Lembro-me que fui convidado, nos idos de 1975, com outros artistas, para ver um filme na embaixada (consulado) da antiga URSS no Rio, com direito a coquetel de champanhe com caviar. Na mais absoluta formalidade, depois do banquete, fomos todos convidados a entrar na sala, onde seria exibido o mais novo, o mais artístico, o mais importante filme feito sobre a juventude soviética.
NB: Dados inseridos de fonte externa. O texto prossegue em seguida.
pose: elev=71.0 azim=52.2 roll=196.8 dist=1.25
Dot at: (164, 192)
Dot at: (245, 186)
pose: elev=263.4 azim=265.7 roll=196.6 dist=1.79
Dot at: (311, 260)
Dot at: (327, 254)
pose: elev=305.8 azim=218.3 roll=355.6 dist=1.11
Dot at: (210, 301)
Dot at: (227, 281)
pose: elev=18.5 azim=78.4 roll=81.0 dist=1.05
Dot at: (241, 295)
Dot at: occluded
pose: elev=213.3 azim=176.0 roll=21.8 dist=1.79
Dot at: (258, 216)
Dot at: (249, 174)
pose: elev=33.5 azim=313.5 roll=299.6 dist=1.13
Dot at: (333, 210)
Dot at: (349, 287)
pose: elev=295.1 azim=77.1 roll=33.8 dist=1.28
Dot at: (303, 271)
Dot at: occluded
A historieta era pautada por seqüências novelescas de besteiras sociais, tentando, sem me convencer, justificar, estética e politicamente, naquela época, a sede do consumo desenfreado da sociedade comunista, incentivado por propaganda e deserções, falava-se de tudo que se dizia proibido na cortina de ferro e que o filme, sem nenhuma grandeza, tentava desesperadamente dissipar, sem se aprofundar no assunto, mostrando apenas a sede capitalista da juventude moscovita. No final foi aplaudido pela esquerda festiva ali presente. Lembro-me dizer, saindo pelos portões de ferro da embaixada, revoltado, para a menina-bailarina que me acompanhava: - A utopia do mundo socialista-comunista está ruindo...
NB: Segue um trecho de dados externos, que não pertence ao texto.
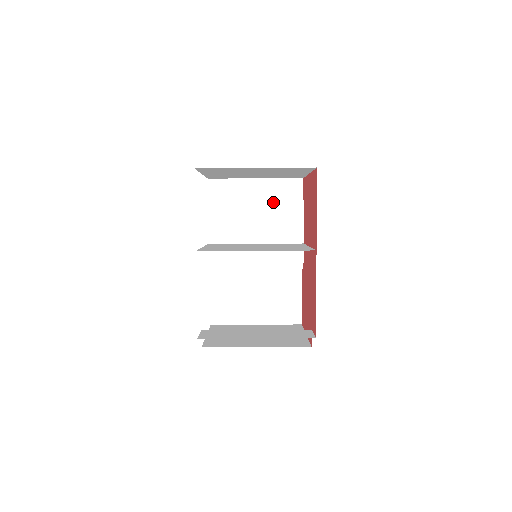
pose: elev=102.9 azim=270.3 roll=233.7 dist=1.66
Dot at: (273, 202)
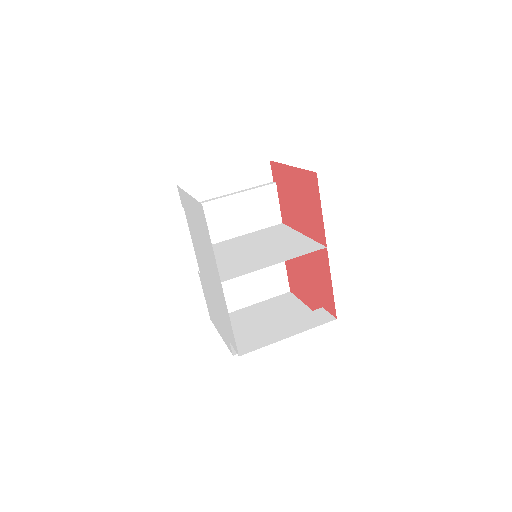
Dot at: (248, 192)
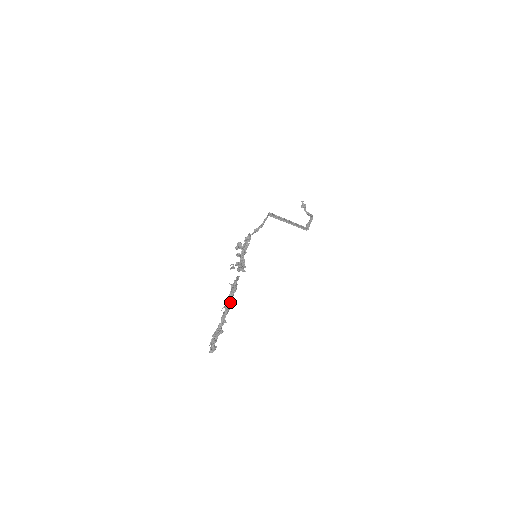
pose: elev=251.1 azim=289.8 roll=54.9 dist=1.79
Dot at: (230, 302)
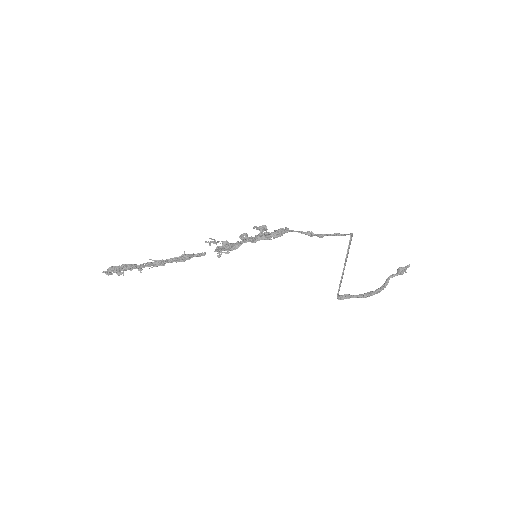
Dot at: (162, 264)
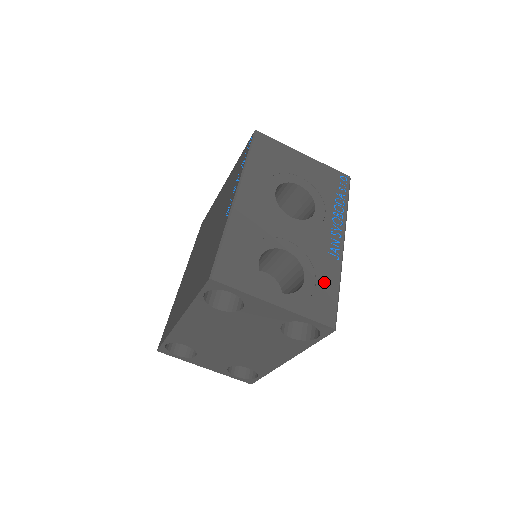
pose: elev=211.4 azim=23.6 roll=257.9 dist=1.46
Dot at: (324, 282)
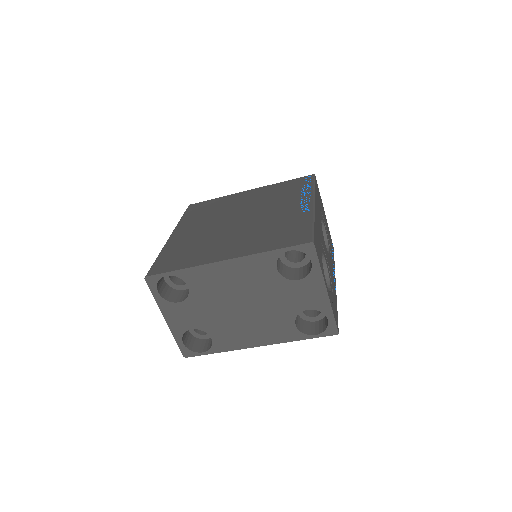
Dot at: occluded
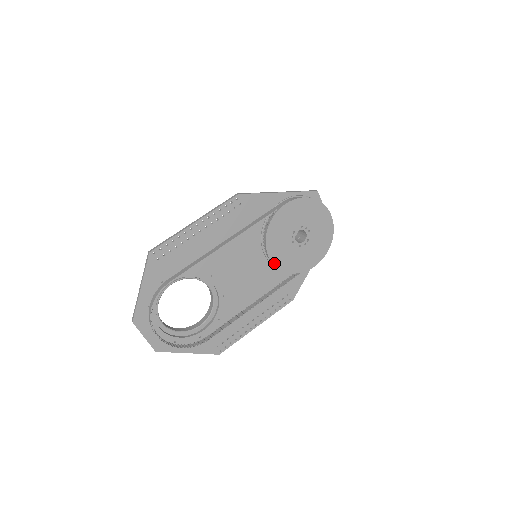
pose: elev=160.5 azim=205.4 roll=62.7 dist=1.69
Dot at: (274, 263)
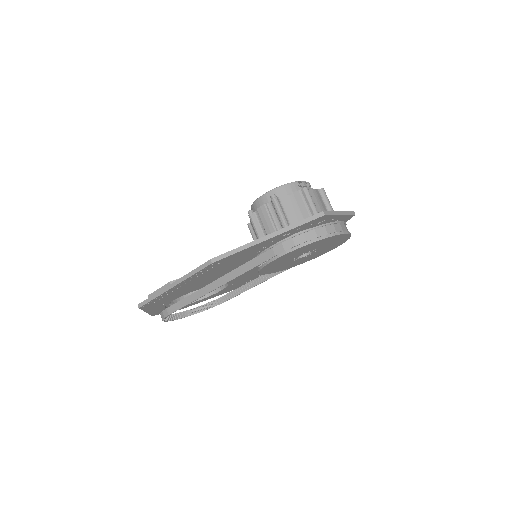
Dot at: occluded
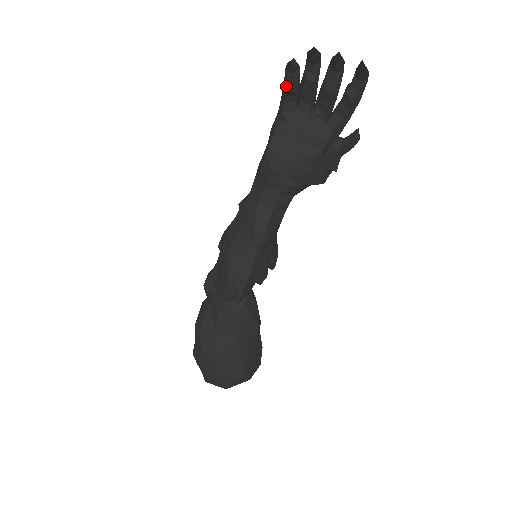
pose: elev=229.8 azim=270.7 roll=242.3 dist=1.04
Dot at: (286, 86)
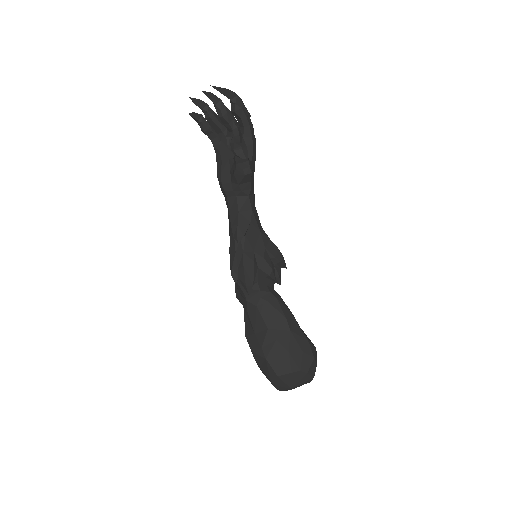
Dot at: (202, 130)
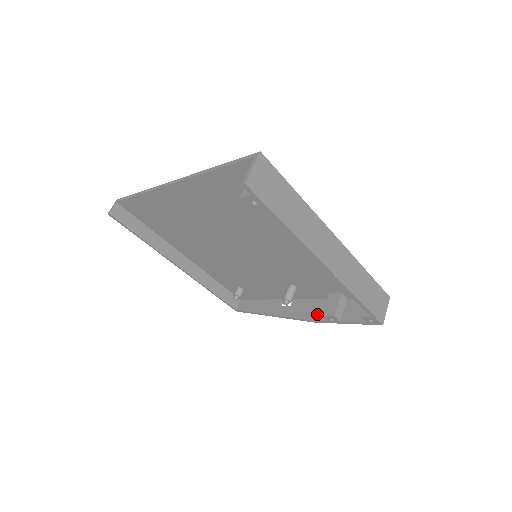
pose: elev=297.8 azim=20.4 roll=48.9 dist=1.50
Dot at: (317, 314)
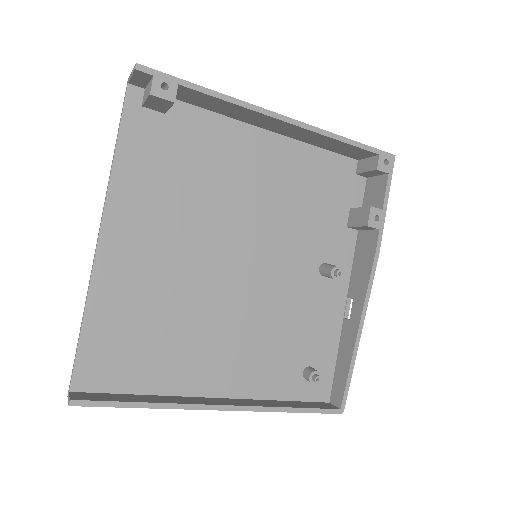
Dot at: (369, 249)
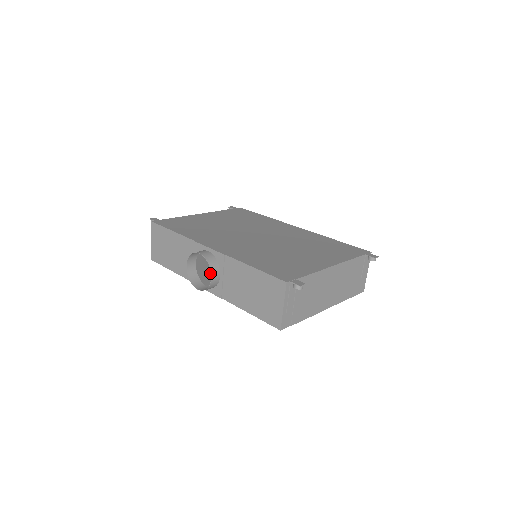
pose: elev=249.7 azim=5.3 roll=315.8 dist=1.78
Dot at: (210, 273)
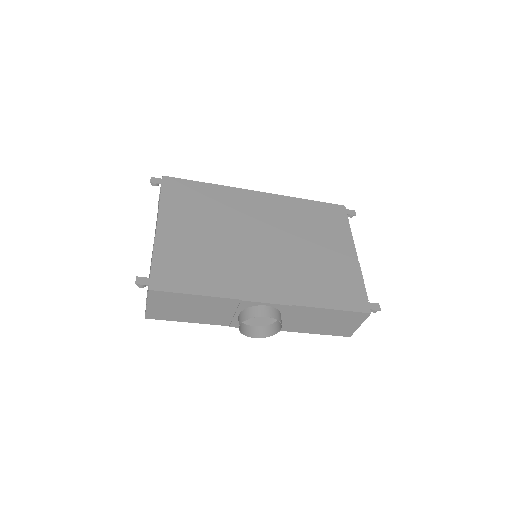
Dot at: occluded
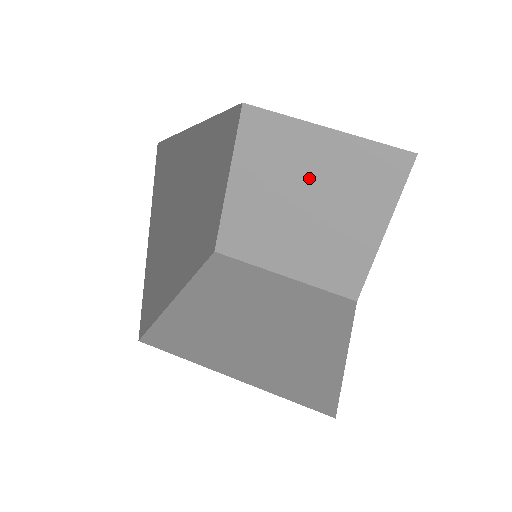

O pensamento retrógado que os domina, o desconhecimento da liberdade e da arte na transformação permanente do espírito revolucionário, o amadurecimento do fruto do capital, mercado e consumo, o desejo ativado através desse inocente tipo de audiovisual, cinema dito popular, feito de encomenda por pseudo-artistas burocráticos, devidamente engessados, obteve, neste dia particular do ano de 1975, a sua maior e pessoal vitória.
Pobre Marx, Lenine, Trotsky, Maiakóvski , Eisenstein, tudo que havíamos sonhado, em nome do futuro, para mim, começava a ruir. Tantos erros cometidos! Não conseguia acreditar no que estava vendo e nem tinha palavras para justificar tamanha decepção com aquele cinema de enganos.
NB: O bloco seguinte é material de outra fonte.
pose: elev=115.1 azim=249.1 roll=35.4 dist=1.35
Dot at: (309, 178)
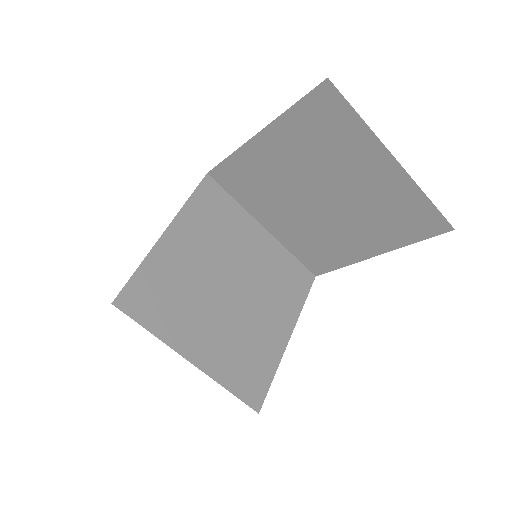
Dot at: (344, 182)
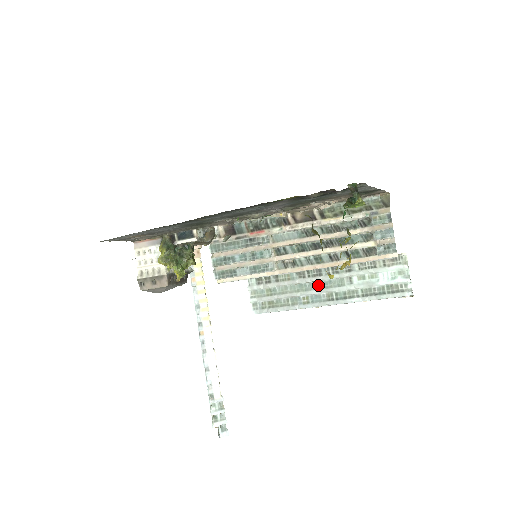
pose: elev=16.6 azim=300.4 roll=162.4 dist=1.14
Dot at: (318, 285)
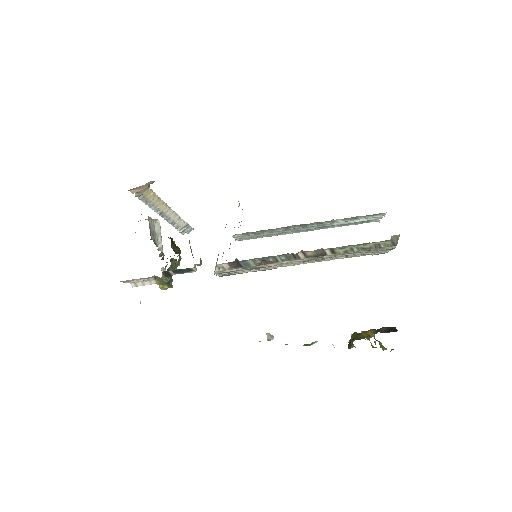
Dot at: (301, 228)
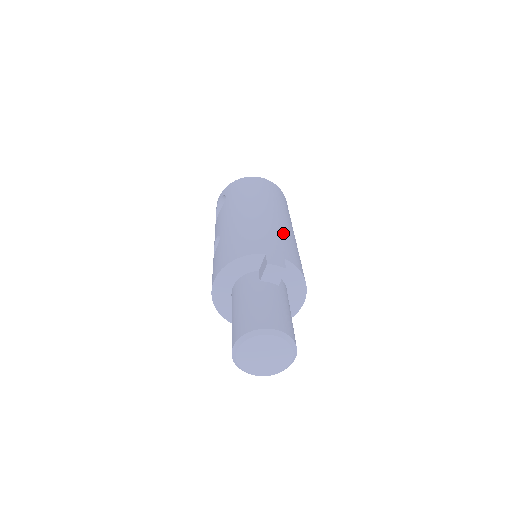
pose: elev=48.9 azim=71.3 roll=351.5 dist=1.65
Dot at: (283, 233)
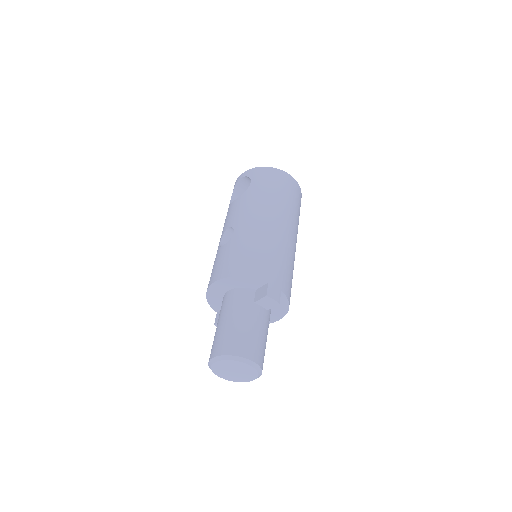
Dot at: (288, 256)
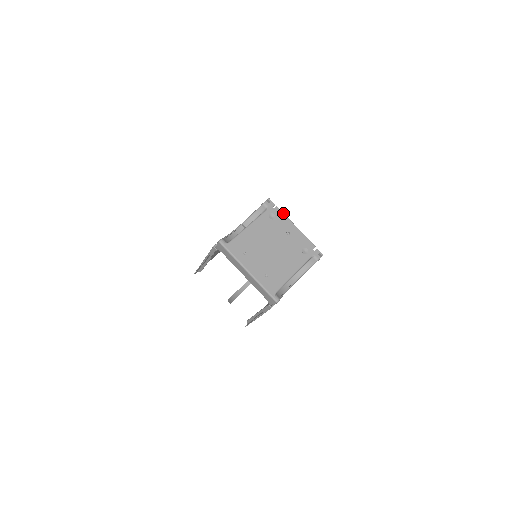
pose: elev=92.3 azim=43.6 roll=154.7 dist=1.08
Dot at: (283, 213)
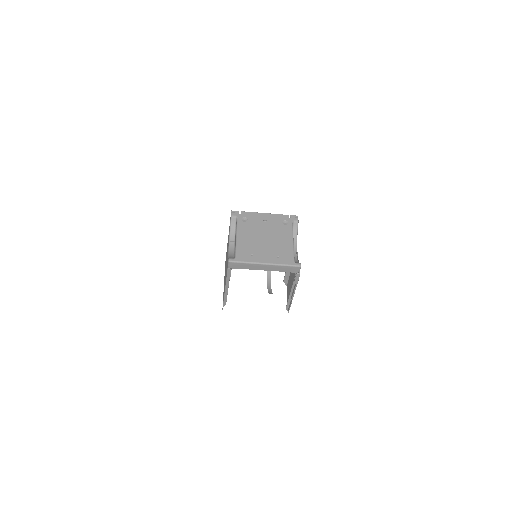
Dot at: (249, 212)
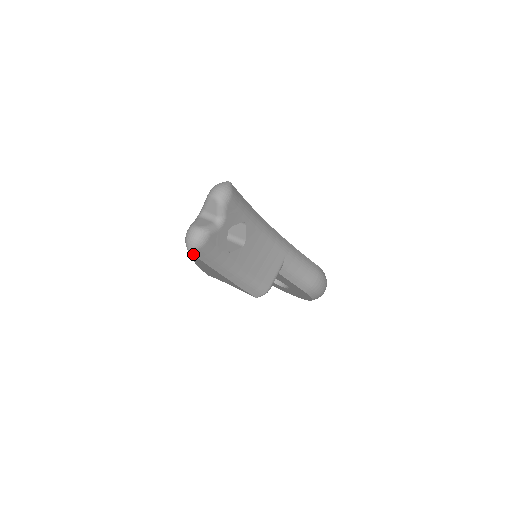
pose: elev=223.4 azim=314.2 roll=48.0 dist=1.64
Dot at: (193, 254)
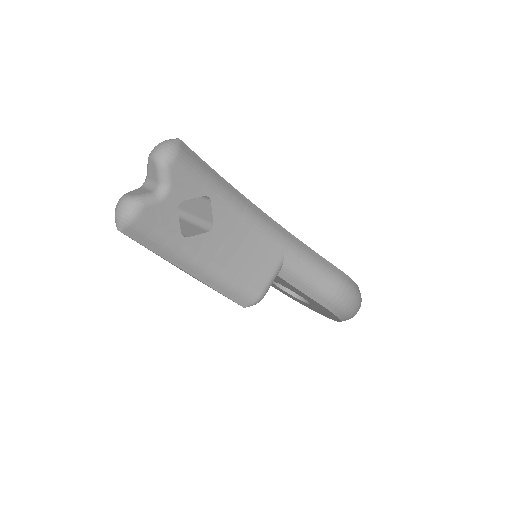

Assim o mundo capitalista continua aos trancos e barrancos corrompendo o homem.
Olha que não trago em meus pensamentos nenhuma ideologia, nenhuma verdade absoluta.
Só creio em uma revolução que seja permanente, que esteja ligada a dois princípios: o incentivo a boa arte em todos os aspectos do trabalho humano e o compromisso com a liberdade do homem.
Quero uma revolução pessoal independente dos dogmas partidários e dos movimentos de massa.
Todo grande artista tem que ser um revolucionário.
Fazer arte é saber manejar com maestria os instrumentos que estão disponíveis para a criação.
O mundo socialista soviético tinha os melhores instrumentos, mas não soube manejá-los, não trabalhou com liberdade, burocratizou, engessou, subestimou a livre criação, a grande arte libertária e seus artistas, que na vanguarda da história iniciaram a marcha revolucionária.
Isolando-se o artista revolucionário, eliminando-se, por todos os meios, a sua liberdade criadora, corrompe-se a arte, destrói-se o equilíbrio das forças que fazem a cultura nacional e tudo mais que mantém unido a Polis.
Na foi assim na Alemanha em 1930, quando o todo poderoso Adolfo, resolveu apagar do mapa a “doente” arte moderna?
Destruindo o equilíbrio cultural da Polis, corrompe-se a arte e assim a estupidez, a ignorância, a ignomínia e seus pares, o ódio, a violência e o medo, passam a dominar os sentimentos comuns dos homens.